Jack De Vries (17 years old)

De Vries was called up to the U-17 USMNT for the U-17 CONCACAF Championships and has appeared in 3 matches for the Steel, starting 2 and playing 120 minutes this season. As an attacking midfielder/attacker, he’s a surprisingly strong tackler but needs to work on his ability in the air as well as his passing. He has only only a 63% success rate in passing this season. Interestingly, De Vries holds a Dutch Passport, meaning he could move to a European academy and would have the easiest time moving to Europe in the future.

Issa Rayyan (18 years old)

Rayyan, a Union academy graduate, was the ACC Freshmen of the Year at Duke before signing with the Steel. He’s appeared 8 times for the Steel, with 7 starts and 577 minutes. He’s played some right back but right midfield is his natural position. Rayyan is very good at taking defenders one-on-one as well as passing, with a 75% success rate this season. A Union comparison to Rayyan would be Fafa Picault, but a bit slower. However, a Rayyan  contract with the Union is not expected in the near future.


  1. Love these kinds of updates, great work and keep em coming.

  2. Nice little look at the present and future, and I’m glad we’ve gotten more reasonable in our discussions and assessments of the prospects of any young Union player who shows a modicum of potential. If this were just a handful of years ago, there’d already be a poll on the Union site asking what the over/under was on Brendan Aaronson USMNT call-ups.
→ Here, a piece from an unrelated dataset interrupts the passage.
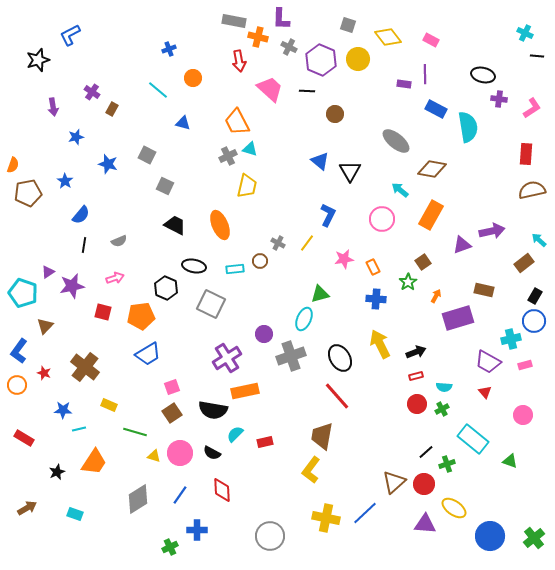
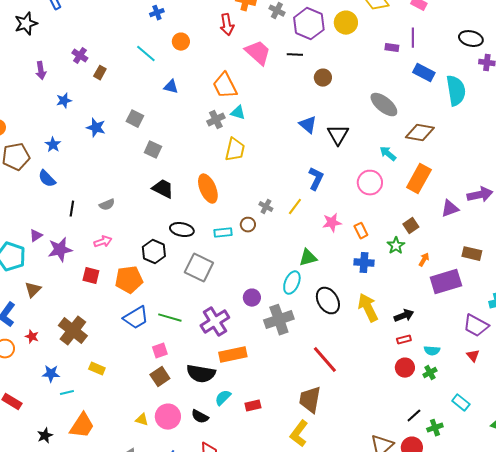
blue semicircle: (81, 215) -> (47, 179), moved, turned 96
black ellipse: (340, 358) -> (328, 301), moved
green line: (135, 432) -> (170, 318), moved
cyan rectangle: (473, 439) -> (461, 403), size x0.6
    We’ve come a long way since immediately wondering how many games Danny Mwanga would play with the Union before getting scooped up by the Premier League.

  3. Andy Muenz says:

    While I’m hoping they won’t be available for the June 12 Open Cup game, if the US loses to France tomorrow, I’m curious as to how Real and McKenzie look in that game after their time in Poland.

  4. el Pachyderm says:

    Real and Fontana are in trouble IMO.
    Next stop USL… and the hinterlands of US Soccer.. where the college route might have been best cause $45,000 a year is the likely ceiling… in a system carefully designed to trap an individual inside competing leagues instead of competing teams within a functioning pyramid.
    wait- did the elephant go there? Again?